I refused to even let myself think about how I might have felt. It didn’t matter. It hadn’t been an accident. “And your mom is in your way,” I said.
Nicki nodded enthusiastically as if she were my tutor and I’d finally figured out a tricky geometry problem on my own. “Exactly.”
“I can’t just kill someone.” I cracked my knuckles in the hope that that would release the tension building up in my body.
“Do you know how the military trains people to kill?” Nicki asked. “They studied it—?an American, I think. He called it killology.” She noticed my expression. “I’m not making it up. I can’t recall the guy’s name, but he wrote a book about it after studying World War Two. It’s complicated, of course, but it’s all about training. If you want to make people who are generally not killers into a military unit capable of shooting and bombing others, you have to change how they think.”
“And that’s what you’ve done?”
“You’re making it sound like I’ve got loads of people buried in the cellar or something.” She rolled her eyes. “Do you think a soldier in the army is looking at the guy across the field from him and pondering how that guy might have a family, or own a dog who likes him, or be a great painter? No, of course not. He thinks, That guy is in my way. That guy’s my enemy. He doesn’t even really see him as human, but an obstacle. That’s how you win wars.”

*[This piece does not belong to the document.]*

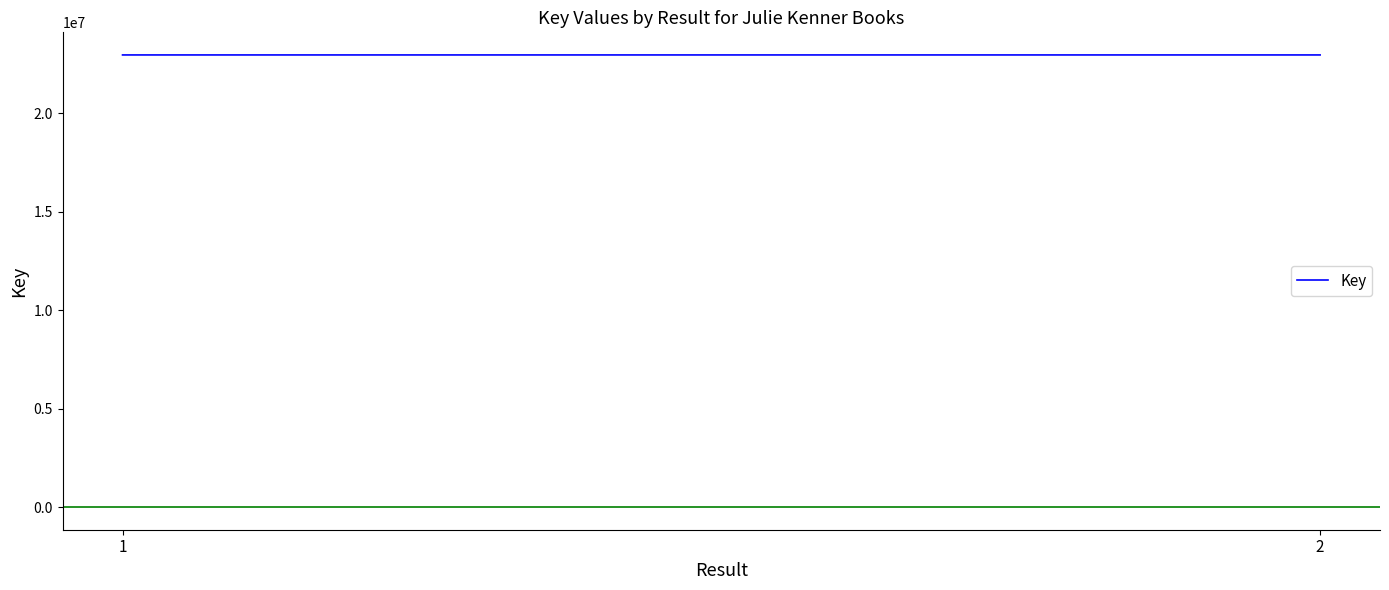

What is the value of the 2nd point from the left?

22955616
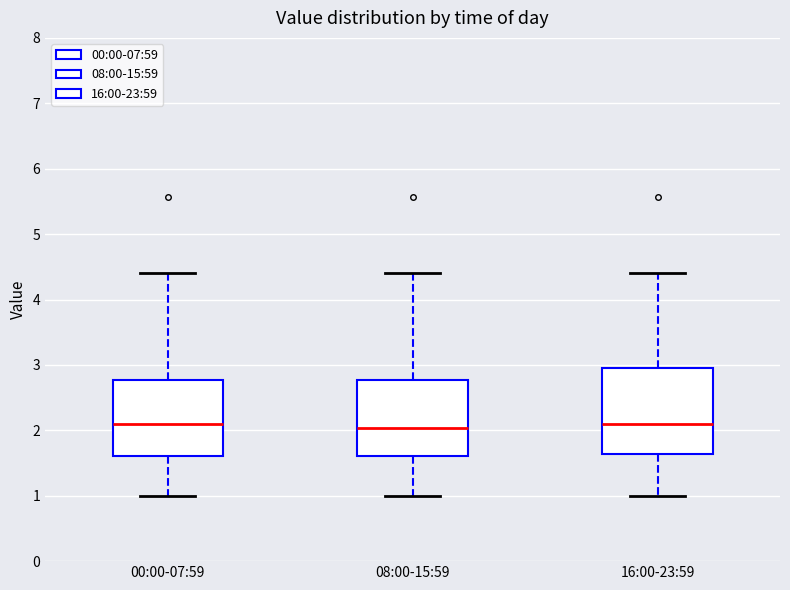

Comparing the boxes themselves (not the whiskers), which one is the tallest?

16:00-23:59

“At least that’s how you get what you want.”
“If that’s your best option, then yes.” Nicki pointed to a small food cart ahead of us on the path. “Do you want something to drink?”
She didn’t wait for me to answer. She walked up, considered her choices, and fished through her pockets for some money.
“A Perrier and . . .” She looked back at me. I shook my head. I was certain if I swallowed anything it would come right back up. Once she had her drink, we kept circling the observatory building.
“Why is your mother in your way?”
Nicki unscrewed the top of her Perrier with a crackle of the metal cap and took a drink before answering. “Did you know that you have to be really careful if you’re trying to rescue someone who’s drowning?”